Ford Motor Credit Co. in 1999 will scrap the traditional coupon book used by more than 5 million auto loan customers in favor of monthly statements stuffed with 'relationship marketing' opportunities.
Besides a monthly invoice, the Ford Credit statements will include extras such as discounts on accessories and vouchers for oil changes at the selling dealerships.
Ford also will be able to include specially tailored messages with the monthly invoices. For instance, customers about to pay off their loans could get a message encouraging them to look for a replacement at their local dealership.
Bernard Silverstone, Ford Credit director of marketing, said in a telephone interview that the company is launching a pilot program to decide which coupons, or which messages, play best with customers and when to send them.
'Clearly, this is a marketing-driven perspective,' he said. 'With a coupon book, with some of our best customers, we may never hear from them (except to receive payments) for three or four or five years. This allows us to be more proactive.'
At the same time, he said, Ford Credit is anxious to avoid overdoing it.
'This is not about creating a mail bridge, where we bombard the customer with so much stuff they can't be bothered going through it all,' Silverstone said.
At first, only new customers will get monthly statements. But by the end of 1999, all Ford Credit loan customers will get them. That represents about 5.3 million customers in the United States and Canada, Silverstone said.
Ford Credit lease customers and subprime buyers at the separate Fairlane Credit subsidiary already get a monthly statement.
International Billing Services, the El Dorado Hills, Calif., vendor that will handle the Ford mailings, already processes nearly 80 million billing statements a month for customers in other industries, such as cable TV and cellular phone service.
Ford Credit is its first auto lender, but the company is pitching others, said Tom Roberts, marketing vice president.
Mailing a monthly statement costs more than having people tear out a coupon and mail it in. But the monthly statements offer certain cost savings, too, Roberts said.
For instance, payments on a monthly statement arrive in a standard-sized envelope, which can be read and opened by a machine. People mailing in a coupon use their own envelopes.

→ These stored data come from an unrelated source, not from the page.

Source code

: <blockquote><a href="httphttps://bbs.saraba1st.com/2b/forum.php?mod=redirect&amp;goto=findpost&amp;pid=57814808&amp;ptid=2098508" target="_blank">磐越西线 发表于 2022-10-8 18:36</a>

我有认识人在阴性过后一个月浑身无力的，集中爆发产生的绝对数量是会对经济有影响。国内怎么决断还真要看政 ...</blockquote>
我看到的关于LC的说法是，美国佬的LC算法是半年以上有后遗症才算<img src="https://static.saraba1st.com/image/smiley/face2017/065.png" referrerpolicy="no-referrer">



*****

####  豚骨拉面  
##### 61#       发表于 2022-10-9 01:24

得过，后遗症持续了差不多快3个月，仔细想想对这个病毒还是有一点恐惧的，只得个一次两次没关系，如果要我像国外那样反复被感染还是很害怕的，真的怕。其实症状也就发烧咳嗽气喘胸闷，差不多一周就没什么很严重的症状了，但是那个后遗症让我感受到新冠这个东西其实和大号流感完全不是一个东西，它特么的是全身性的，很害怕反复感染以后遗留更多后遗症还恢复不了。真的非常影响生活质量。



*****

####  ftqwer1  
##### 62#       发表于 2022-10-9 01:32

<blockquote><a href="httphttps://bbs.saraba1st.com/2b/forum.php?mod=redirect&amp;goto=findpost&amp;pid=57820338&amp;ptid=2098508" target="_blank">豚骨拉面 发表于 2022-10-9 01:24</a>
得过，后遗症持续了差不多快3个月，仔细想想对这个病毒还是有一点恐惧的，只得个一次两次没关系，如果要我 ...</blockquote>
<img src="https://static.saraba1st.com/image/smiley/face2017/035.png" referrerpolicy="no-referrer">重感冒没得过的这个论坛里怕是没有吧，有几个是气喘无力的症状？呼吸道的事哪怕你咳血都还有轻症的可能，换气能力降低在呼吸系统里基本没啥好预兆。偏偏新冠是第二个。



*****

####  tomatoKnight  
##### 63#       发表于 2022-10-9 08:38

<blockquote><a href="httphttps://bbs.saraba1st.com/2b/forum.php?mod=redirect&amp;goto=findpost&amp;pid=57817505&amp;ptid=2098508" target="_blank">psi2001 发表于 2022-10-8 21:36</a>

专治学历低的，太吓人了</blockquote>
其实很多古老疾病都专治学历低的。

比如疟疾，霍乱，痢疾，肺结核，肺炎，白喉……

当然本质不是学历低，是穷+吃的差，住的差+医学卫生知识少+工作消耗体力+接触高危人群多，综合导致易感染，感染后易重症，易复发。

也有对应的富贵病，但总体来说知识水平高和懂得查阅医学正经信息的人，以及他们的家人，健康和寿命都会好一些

Depending on volume, it costs 10 cents to 18 cents to open a standard-sized envelope by machine and enter the data into a computer, according to International Billing Services' experience in other industries.
Exceptions, such as oddball envelopes that have to be opened by hand, could run the cost up to 20 to 35 cents, said Mark Masterson, International Billing Services' director of new business development.
Silverstone said Ford also expects to save in other ways, such as cutting down on separate mailings that will now be included in the monthly statements. He said monthly statements also should cut down on people calling Ford Credit simply to verify their balance or to make sure their last payment arrived.